I want to force ssl client verification for on of my virtual hosts. But get "No required SSL certificate was sent" error, trying to GET something from it.
Here are my test configs:
# defaults
ssl_certificate /etc/certs/server.cer;
ssl_certificate_key /etc/certs/privkey-server.pem;
ssl_client_certificate /etc/certs/allcas.pem;
server {
listen 1443 ssl;
server_name server1.example.com;
root /tmp/root/server1;
ssl_verify_client off;
}
server {
listen 1443 ssl;
server_name server2.example.com;
root /tmp/root/server2;
ssl_verify_client on;
}
First server replies with 200 http code, but second returns "400 Bad Request, No required SSL certificate was sent, nginx/1.0.4".
Probably, it is implossible to use ssl_verify_client on the same IP? Should I bind these servers to different IPs, will it solve my problem?
Best Answer
I ran into a similar problem, but looking to distinguish the
ssl_verify_clientsbetween location blocks within a server block, rather than between server blocks.

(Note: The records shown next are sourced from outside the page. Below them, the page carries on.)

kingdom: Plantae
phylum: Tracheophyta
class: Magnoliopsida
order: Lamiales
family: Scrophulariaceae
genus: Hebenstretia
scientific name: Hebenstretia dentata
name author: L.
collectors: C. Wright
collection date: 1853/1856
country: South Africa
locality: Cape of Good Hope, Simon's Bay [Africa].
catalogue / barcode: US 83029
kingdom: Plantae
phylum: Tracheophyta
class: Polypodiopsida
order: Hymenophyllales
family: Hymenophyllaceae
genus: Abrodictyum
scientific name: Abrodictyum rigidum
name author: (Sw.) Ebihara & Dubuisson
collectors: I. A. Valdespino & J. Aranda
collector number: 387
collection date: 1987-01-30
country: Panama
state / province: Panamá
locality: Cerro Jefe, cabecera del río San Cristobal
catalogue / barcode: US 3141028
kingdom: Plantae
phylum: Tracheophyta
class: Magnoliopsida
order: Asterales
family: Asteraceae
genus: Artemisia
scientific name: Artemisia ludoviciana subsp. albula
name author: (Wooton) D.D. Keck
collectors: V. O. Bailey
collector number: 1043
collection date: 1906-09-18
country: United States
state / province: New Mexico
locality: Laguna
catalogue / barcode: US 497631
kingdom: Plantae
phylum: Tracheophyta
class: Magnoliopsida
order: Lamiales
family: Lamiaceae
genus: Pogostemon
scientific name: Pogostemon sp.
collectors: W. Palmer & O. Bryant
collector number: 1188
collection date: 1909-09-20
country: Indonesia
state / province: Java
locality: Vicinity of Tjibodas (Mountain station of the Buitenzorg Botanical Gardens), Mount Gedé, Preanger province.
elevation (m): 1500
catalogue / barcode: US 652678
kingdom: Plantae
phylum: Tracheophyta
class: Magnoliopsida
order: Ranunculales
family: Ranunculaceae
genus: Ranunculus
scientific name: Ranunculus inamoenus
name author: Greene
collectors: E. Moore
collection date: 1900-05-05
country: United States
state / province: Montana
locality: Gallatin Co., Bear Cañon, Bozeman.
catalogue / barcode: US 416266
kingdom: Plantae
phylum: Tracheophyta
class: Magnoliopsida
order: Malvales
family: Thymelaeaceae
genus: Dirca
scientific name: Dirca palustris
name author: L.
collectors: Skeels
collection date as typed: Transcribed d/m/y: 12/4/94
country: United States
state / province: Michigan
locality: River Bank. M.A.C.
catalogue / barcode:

You could probably solve your problem by moving the default ssl config stuff into the two servers (duplicating it, sure, or put them all in one server block, accept the multiple sub-domains, and use locations).For the location based solution, looks like the following works. Use
ssl_verify_client optional;in the server block, and use if-statements in the various locations, eg:
if ($ssl_client_verify != SUCCESS) { return 403; }I needed to do this to give admin access to an webapp, yet still allow webhooks from github without giving github a client ssl cert.